I follow blogs of several other camera-collecting photographers and I get the sense that they all process their photographs in Photoshop or some other image-editing software.
I feel like I run a little against that grain because I use such software sparingly. I’m not opposed to processing; I can see how it is a tool for achieving an artistic vision.
But I shoot my old film cameras mostly for the experience of it. I just want to see what turns out, how the camera responds to the light and my composition. I realize that film, processing, and scanning play a large role in that, so last year I began trying to be consistent with these things. I stick to the same films, the same processing, and the same scanning so that the camera and lens are the variables. (Unfortunately, I have to choose a new processor as the one I was using got out of the business.) When I do use software to manipulate images from my film cameras, it’s mostly to crop or straighten them.
I’m more likely to manipulate the images that come from my digital cameras, adjusting color, brightness, contrast, and sharpness. I tweak subtly, enhancing it to match what I saw that made me want to shoot the scene. I barely know what I’m doing with these tools, not because I find software hard to use, but because I have much to learn about photography as art. Still, I recognize which tweaks please me and which don’t. I save the former and pitch the latter.
This is one of my favorite road-trip photos. Believe it or not, this is the original alignment of US 36 in Parke County, Indiana. When the US highway system was founded in 1927 it was largely routed along existing roads, paved or not. When the state got around to paving US 36, it straightened and moved the highway in this area, leaving this original alignment behind. I visited this spot in 2007 and shot this photo. This is exactly how it came out of my Kodak EasyShare Z730. (Click here to see it larger.)

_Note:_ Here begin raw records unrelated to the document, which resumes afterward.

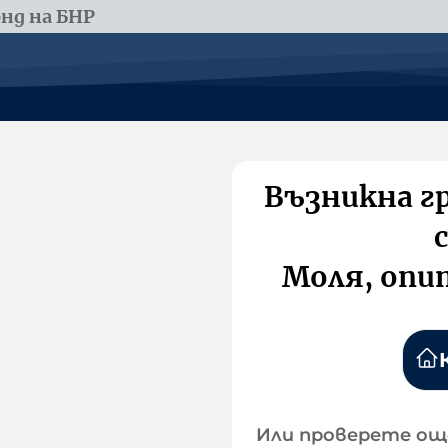
нд на БНР
Възникна г
Моля, опи
Или проверете ощ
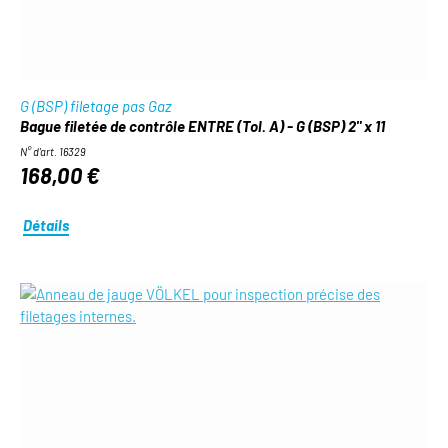
G (BSP) filetage pas Gaz
Bague filetée de contrôle ENTRE (Tol. A) - G (BSP) 2" x 11
N° d'art. 16329
168,00 €
Détails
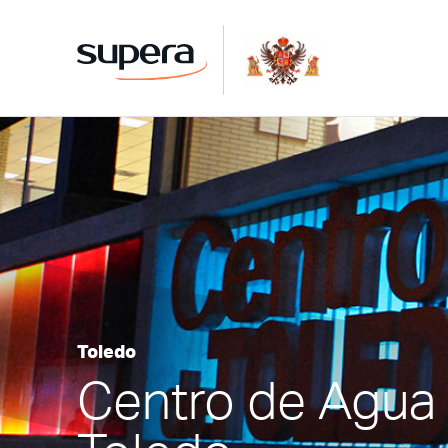
Toledo
Centro de Agua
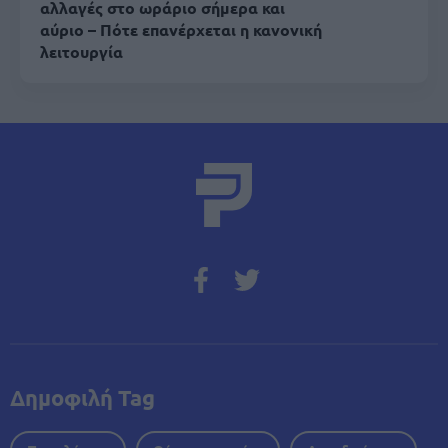
αλλαγές στο ωράριο σήμερα και
αύριο – Πότε επανέρχεται η κανονική
λειτουργία
Δημοφιλή Tag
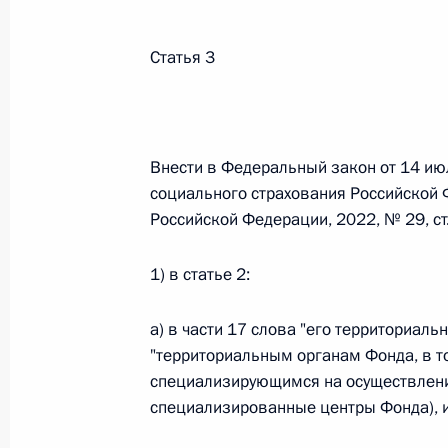
Министров Киргизской Республики о прав
по вопросам внутренних дел и миграции 
Статья 3
26 июля 2026 года
Федеральный закон от 26.07.2026
Внести в Федеральный закон от 14 ию
О внесении изменений в Кодекс внутренн
социального страхования Российской 
Федерального закона «Об обеспечении ед
Российской Федерации, 2022, № 29, с
26 июля 2026 года
1) в статье 2:
а) в части 17 слова "его территориал
Федеральный закон от 26.07.2026
"территориальным органам Фонда, в т
О внесении изменений в Кодекс Российс
специализирующимся на осуществлени
26 июля 2026 года
специализированные центры Фонда), 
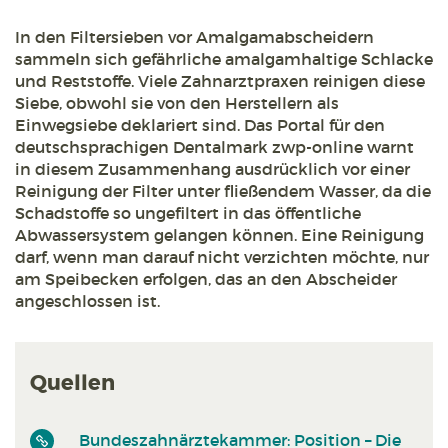
In den Filtersieben vor Amalgamabscheidern
sammeln sich gefährliche amalgamhaltige Schlacke
und Reststoffe. Viele Zahnarztpraxen reinigen diese
Siebe, obwohl sie von den Herstellern als
Einwegsiebe deklariert sind. Das Portal für den
deutschsprachigen Dentalmark zwp-online warnt
in diesem Zusammenhang ausdrücklich vor einer
Reinigung der Filter unter fließendem Wasser, da die
Schadstoffe so ungefiltert in das öffentliche
Abwassersystem gelangen können. Eine Reinigung
darf, wenn man darauf nicht verzichten möchte, nur
am Speibecken erfolgen, das an den Abscheider
angeschlossen ist.
Quellen
Bundeszahnärztekammer: Position – Die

I love this photograph. Some of my feelings for it come from the memory of that trip and my excitement over this discovery. But I also love this photo because the road, the light spot where the trees part, and the Bridge Out sign all guide the eye to the center of the image. And I can’t get over how deeply, vividly green the scene is, with that shock of tan dirt road, the battered red Stop sign, and the lurking red house. I love this photograph so much that I printed and framed it. It hangs prominently in my home.
The other day a copy of Photoshop Elements found its way into my hands, and I spent some time trying its tools on various photos. I had this photo open when I tried the Auto Smart Fix tool. I was astonished by how it affected the image. (Click here to see it larger. You can compare the two photos better at larger sizes.)
The processed photo immediately seemed more realistic to me than the original. The vivid but monolithic green gave way to varied shades, which created greater texture in the image and, I realized, reflects nature’s actual variety of color. I doubted the original photo’s accuracy. But then I wondered if I can even judge realism in this image. It’s been five years since that road trip. My memory of the scene’s actual color and texture at that moment would have faded anyway – but the original photograph had actually become my memory. (I distinctly remember nearly backing my car into the ditch as I turned it around on this narrow road, however.) I reeled in these realizations.
I had always thought that a photograph was a record, a factual statement. But no; a photograph is just a perspective. And clearly a photograph’s perspective can become my reality.